• EXTRACTED TEXT:
The point of my invocation of God is not to prove or disprove God’s existence, but simply to isolate what follows from the bare possession of a power. Forget omnipotence, omniscience, and omnibenevolence. Just take an agent S with a bare power to perform X or ~X. Make X benign and ~X malign. It surely cannot follow from S’s possession of a power to perform (X or ~X) that S is ~X, or is more ~X than X, or has more of a ~X tendency than an X one. The inference to S’s being ~X only follows if the dice are loaded from the outset so that S’s tendency to to perform ~X is somehow stronger than S’s tendency to perform X. Unless we make some such stipulation about antecedent tendencies, the inference to S’s being ~X seems to me a non-sequitur.
Now stipulate ex hypothesi that we attribute maximal power to S. I mean that simply as a heuristic for understanding the preceding, a way of making the preceding more vivid. If someone won’t grant that maximal powers are possible or compossible, fine; my previous point stands.
Anyway, suppose that S has the power to perform X or ~X, but we load the dice in the direction of S’s being all-good. Then it just seems to me totally absurd to say that S is ~X, or more ~X than X, or has more of a ~X tendency than an X one. To say that is to say that an omnibenevolent being doesn’t just have a tendency to badness, but is bad. That’s absurd.

• INSTRUCTIONS TO FOLLOW: In the passage on the bare possession of a power, under what condition does the inference to S's being ~X follow?

• ENTRIES SUPPLIED:
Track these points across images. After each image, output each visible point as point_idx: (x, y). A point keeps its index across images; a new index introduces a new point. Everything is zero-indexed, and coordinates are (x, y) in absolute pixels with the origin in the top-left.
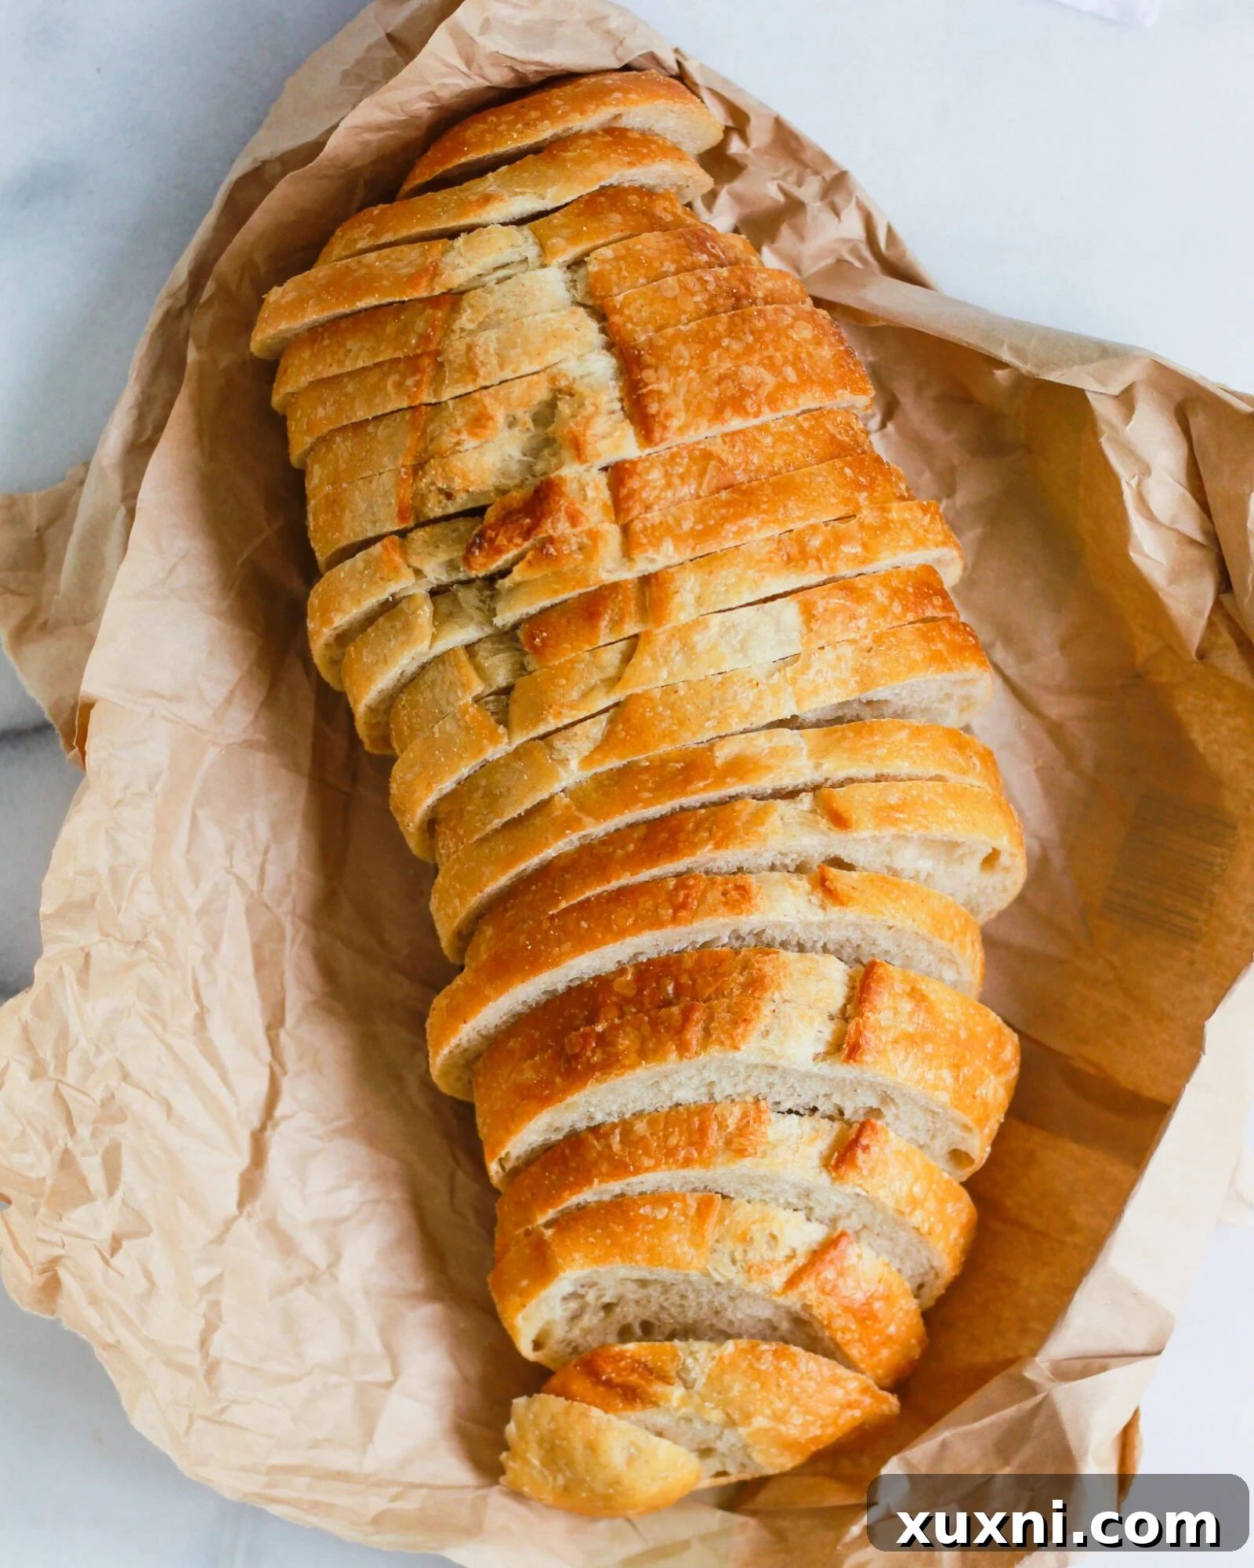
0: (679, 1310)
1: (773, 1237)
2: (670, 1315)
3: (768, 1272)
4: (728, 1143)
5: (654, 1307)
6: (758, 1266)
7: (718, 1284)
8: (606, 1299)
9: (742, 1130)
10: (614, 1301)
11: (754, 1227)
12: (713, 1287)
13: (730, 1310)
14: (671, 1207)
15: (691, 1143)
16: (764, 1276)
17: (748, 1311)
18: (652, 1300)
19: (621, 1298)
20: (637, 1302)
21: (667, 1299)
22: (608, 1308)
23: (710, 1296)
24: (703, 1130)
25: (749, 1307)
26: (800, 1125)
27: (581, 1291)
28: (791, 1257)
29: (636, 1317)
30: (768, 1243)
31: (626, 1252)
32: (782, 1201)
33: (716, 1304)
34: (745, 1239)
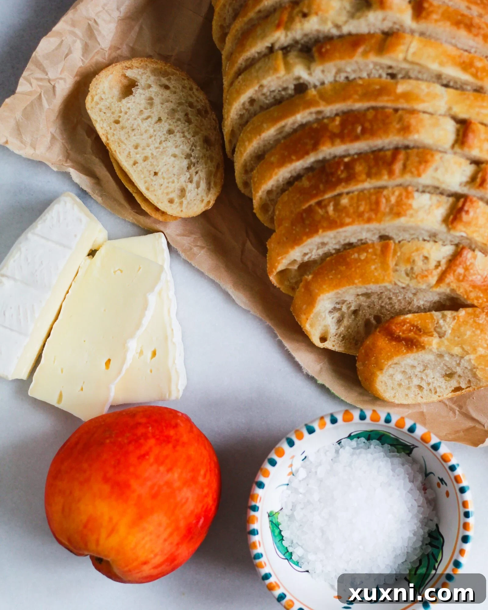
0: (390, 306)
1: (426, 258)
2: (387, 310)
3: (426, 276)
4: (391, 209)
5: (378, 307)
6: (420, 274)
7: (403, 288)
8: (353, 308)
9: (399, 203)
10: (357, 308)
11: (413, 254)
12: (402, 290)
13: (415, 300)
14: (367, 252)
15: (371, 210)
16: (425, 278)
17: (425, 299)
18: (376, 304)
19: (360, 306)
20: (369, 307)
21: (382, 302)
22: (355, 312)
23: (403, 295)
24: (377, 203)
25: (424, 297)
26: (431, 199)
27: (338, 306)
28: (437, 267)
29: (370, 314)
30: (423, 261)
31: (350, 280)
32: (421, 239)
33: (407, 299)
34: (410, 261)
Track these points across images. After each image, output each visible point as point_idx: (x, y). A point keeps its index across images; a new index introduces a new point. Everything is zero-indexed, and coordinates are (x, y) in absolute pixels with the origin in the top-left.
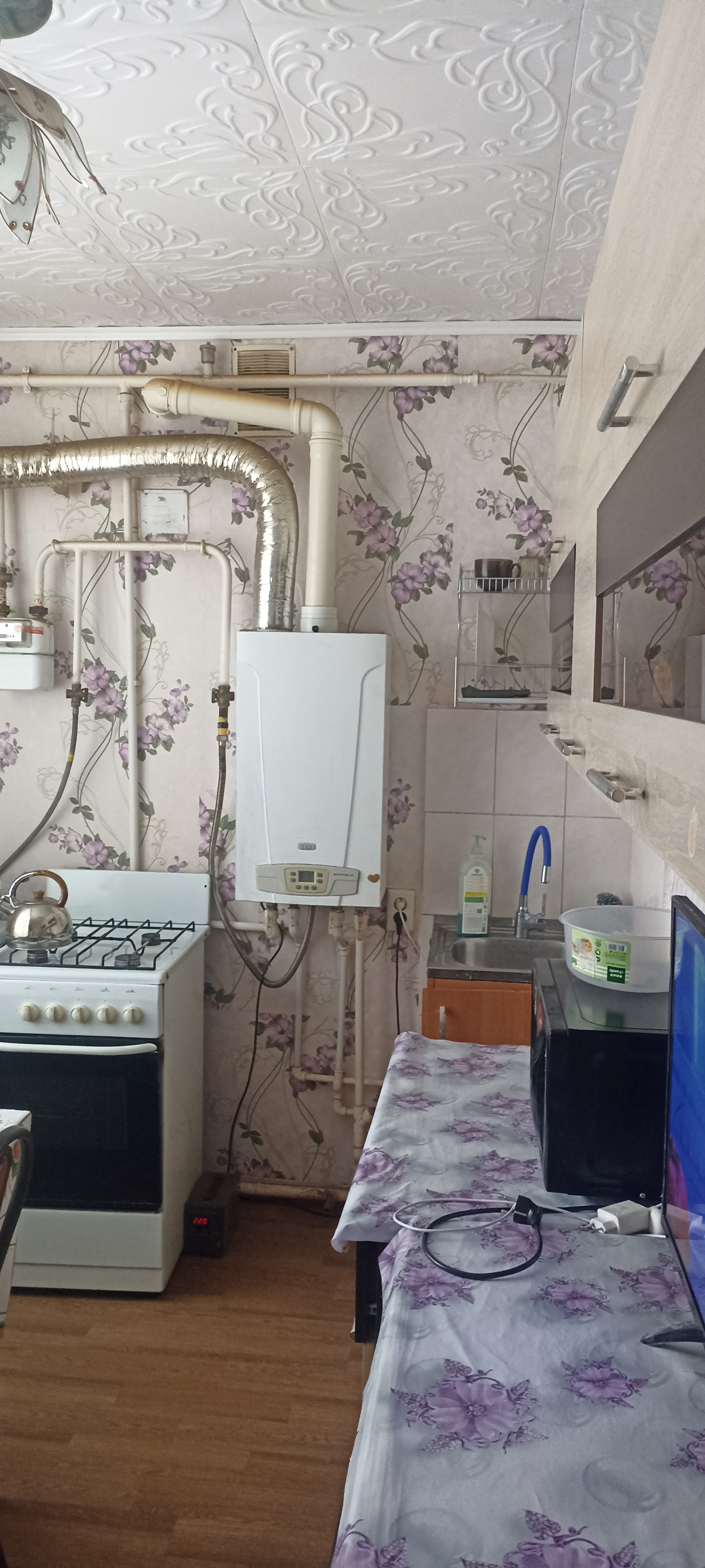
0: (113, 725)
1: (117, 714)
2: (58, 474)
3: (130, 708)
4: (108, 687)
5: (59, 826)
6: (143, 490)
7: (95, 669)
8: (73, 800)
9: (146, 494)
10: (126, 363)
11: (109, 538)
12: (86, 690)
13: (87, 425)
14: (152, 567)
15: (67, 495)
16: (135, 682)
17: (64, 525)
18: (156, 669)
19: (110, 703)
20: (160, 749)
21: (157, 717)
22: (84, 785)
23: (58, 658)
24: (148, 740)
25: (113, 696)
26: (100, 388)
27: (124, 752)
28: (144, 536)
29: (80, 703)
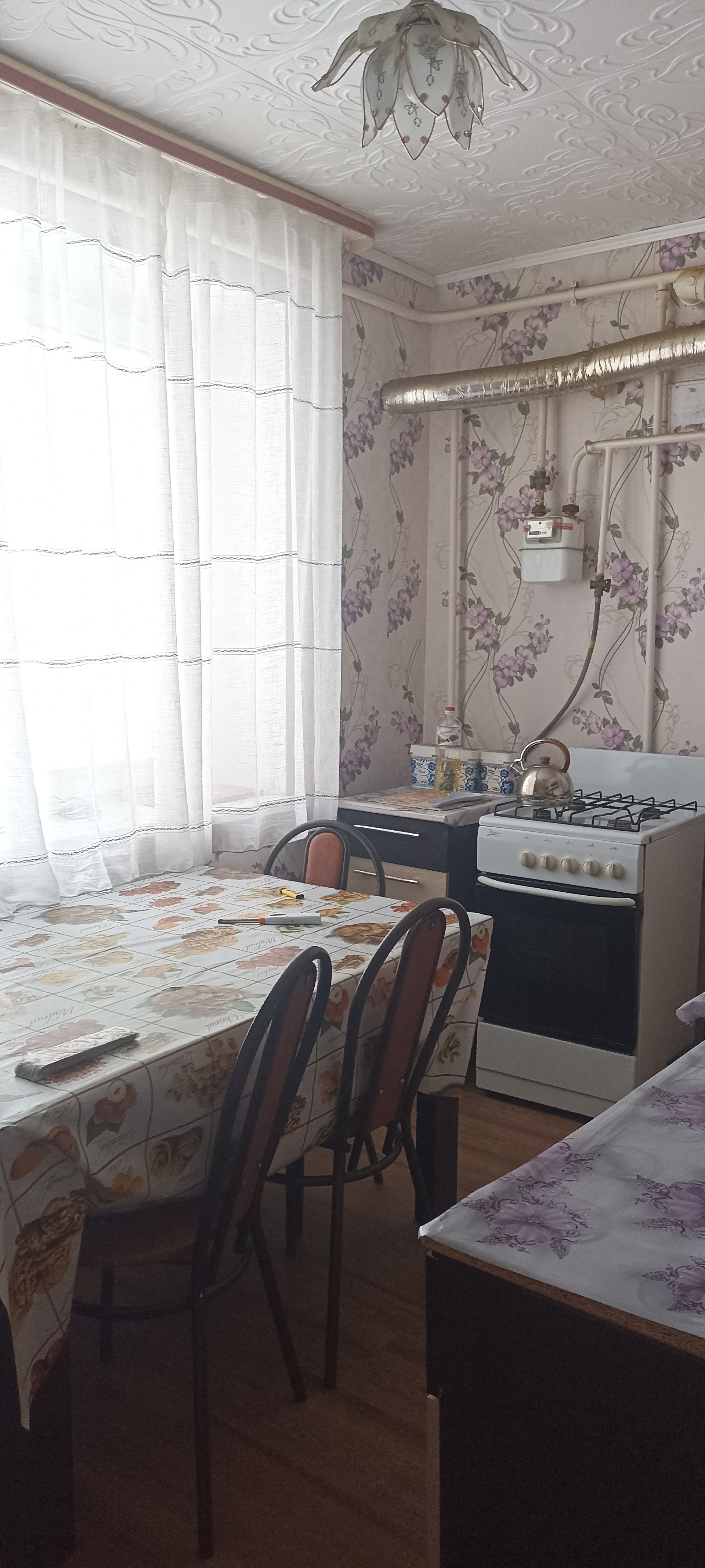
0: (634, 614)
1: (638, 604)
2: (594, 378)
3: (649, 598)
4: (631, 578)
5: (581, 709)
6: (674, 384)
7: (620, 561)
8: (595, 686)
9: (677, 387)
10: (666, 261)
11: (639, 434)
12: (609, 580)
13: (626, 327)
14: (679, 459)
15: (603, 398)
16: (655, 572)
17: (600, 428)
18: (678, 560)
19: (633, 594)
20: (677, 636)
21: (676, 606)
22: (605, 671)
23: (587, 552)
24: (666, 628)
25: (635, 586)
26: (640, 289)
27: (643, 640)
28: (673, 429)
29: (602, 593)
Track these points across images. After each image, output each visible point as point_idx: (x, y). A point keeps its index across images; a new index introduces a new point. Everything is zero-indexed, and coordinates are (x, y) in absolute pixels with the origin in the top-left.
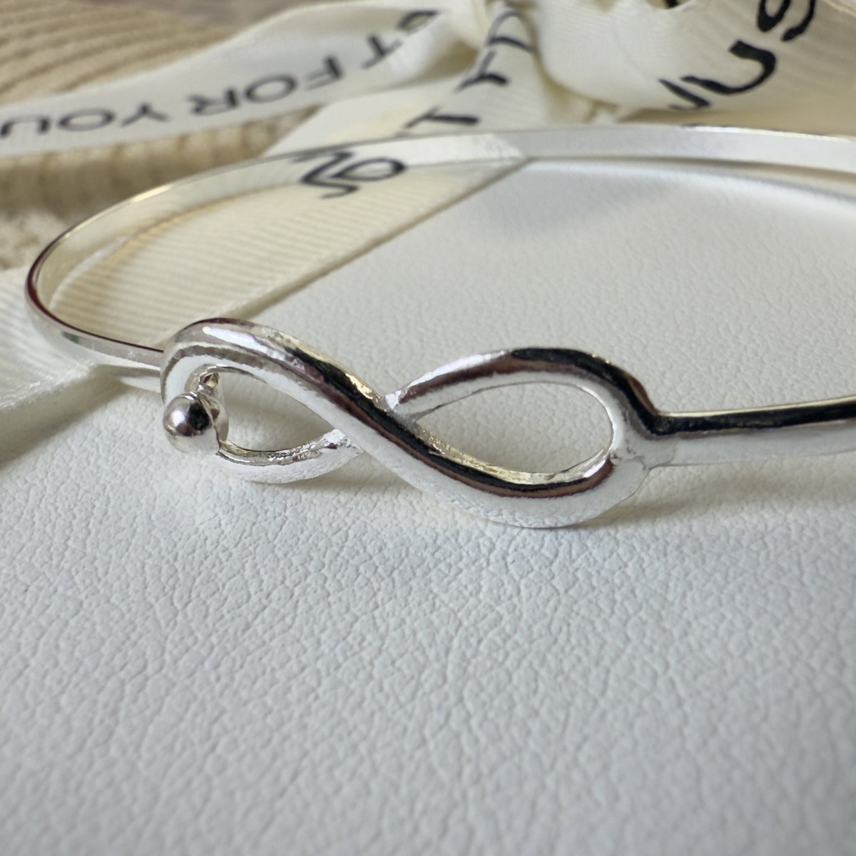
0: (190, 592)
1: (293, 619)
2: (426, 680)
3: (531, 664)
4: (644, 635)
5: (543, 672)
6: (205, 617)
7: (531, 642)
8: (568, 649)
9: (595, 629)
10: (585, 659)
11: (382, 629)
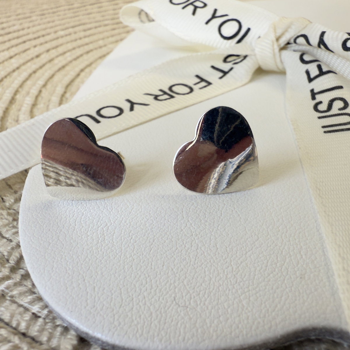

• EXERCISE RESULT: Only if the dice are loaded from the outset so that S's tendency to perform ~X is stronger than S's tendency to perform X.